## YOUR OBJECTIVE:
Give back the lines below verbatim, omitting all pictures.

## ENTRIES SHOWN:
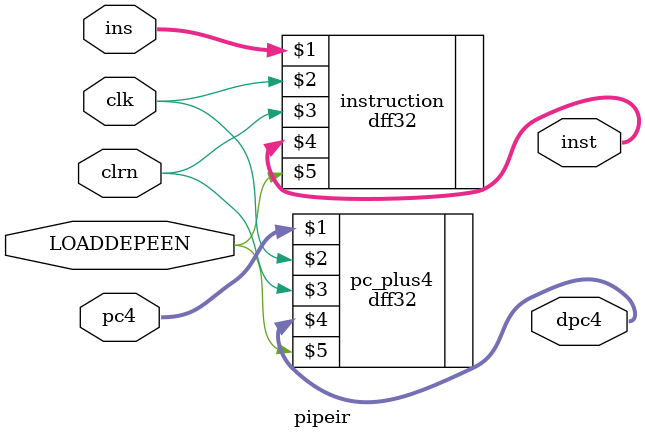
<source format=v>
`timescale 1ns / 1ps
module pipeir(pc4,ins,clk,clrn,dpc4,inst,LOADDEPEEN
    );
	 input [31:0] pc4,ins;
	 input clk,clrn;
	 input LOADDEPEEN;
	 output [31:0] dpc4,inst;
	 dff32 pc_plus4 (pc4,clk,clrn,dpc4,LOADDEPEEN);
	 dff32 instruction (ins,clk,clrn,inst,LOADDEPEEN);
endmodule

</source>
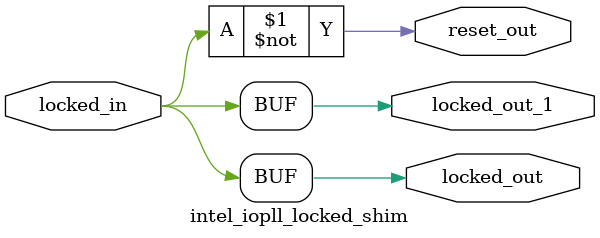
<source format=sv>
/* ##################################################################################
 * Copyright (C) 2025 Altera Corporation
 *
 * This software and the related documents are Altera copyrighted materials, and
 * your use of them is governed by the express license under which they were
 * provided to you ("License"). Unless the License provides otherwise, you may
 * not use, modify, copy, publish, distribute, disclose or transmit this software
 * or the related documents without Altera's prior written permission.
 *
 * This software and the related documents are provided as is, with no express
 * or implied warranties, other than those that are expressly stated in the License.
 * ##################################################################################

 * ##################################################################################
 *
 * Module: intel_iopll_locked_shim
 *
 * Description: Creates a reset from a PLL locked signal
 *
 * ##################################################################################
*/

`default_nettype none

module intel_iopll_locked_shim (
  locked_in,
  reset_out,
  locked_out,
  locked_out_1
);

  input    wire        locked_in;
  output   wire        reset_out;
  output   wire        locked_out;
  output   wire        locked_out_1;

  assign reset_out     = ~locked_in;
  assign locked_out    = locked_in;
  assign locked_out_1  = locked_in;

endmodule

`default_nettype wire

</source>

## RESPONSE BELOW:
<source format=v>
`timescale 1ns / 1ps
module pipeir(pc4,ins,clk,clrn,dpc4,inst,LOADDEPEEN
    );
	 input [31:0] pc4,ins;
	 input clk,clrn;
	 input LOADDEPEEN;
	 output [31:0] dpc4,inst;
	 dff32 pc_plus4 (pc4,clk,clrn,dpc4,LOADDEPEEN);
	 dff32 instruction (ins,clk,clrn,inst,LOADDEPEEN);
endmodule

</source>
<source format=sv>
/* ##################################################################################
 * Copyright (C) 2025 Altera Corporation
 *
 * This software and the related documents are Altera copyrighted materials, and
 * your use of them is governed by the express license under which they were
 * provided to you ("License"). Unless the License provides otherwise, you may
 * not use, modify, copy, publish, distribute, disclose or transmit this software
 * or the related documents without Altera's prior written permission.
 *
 * This software and the related documents are provided as is, with no express
 * or implied warranties, other than those that are expressly stated in the License.
 * ##################################################################################

 * ##################################################################################
 *
 * Module: intel_iopll_locked_shim
 *
 * Description: Creates a reset from a PLL locked signal
 *
 * ##################################################################################
*/

`default_nettype none

module intel_iopll_locked_shim (
  locked_in,
  reset_out,
  locked_out,
  locked_out_1
);

  input    wire        locked_in;
  output   wire        reset_out;
  output   wire        locked_out;
  output   wire        locked_out_1;

  assign reset_out     = ~locked_in;
  assign locked_out    = locked_in;
  assign locked_out_1  = locked_in;

endmodule

`default_nettype wire

</source>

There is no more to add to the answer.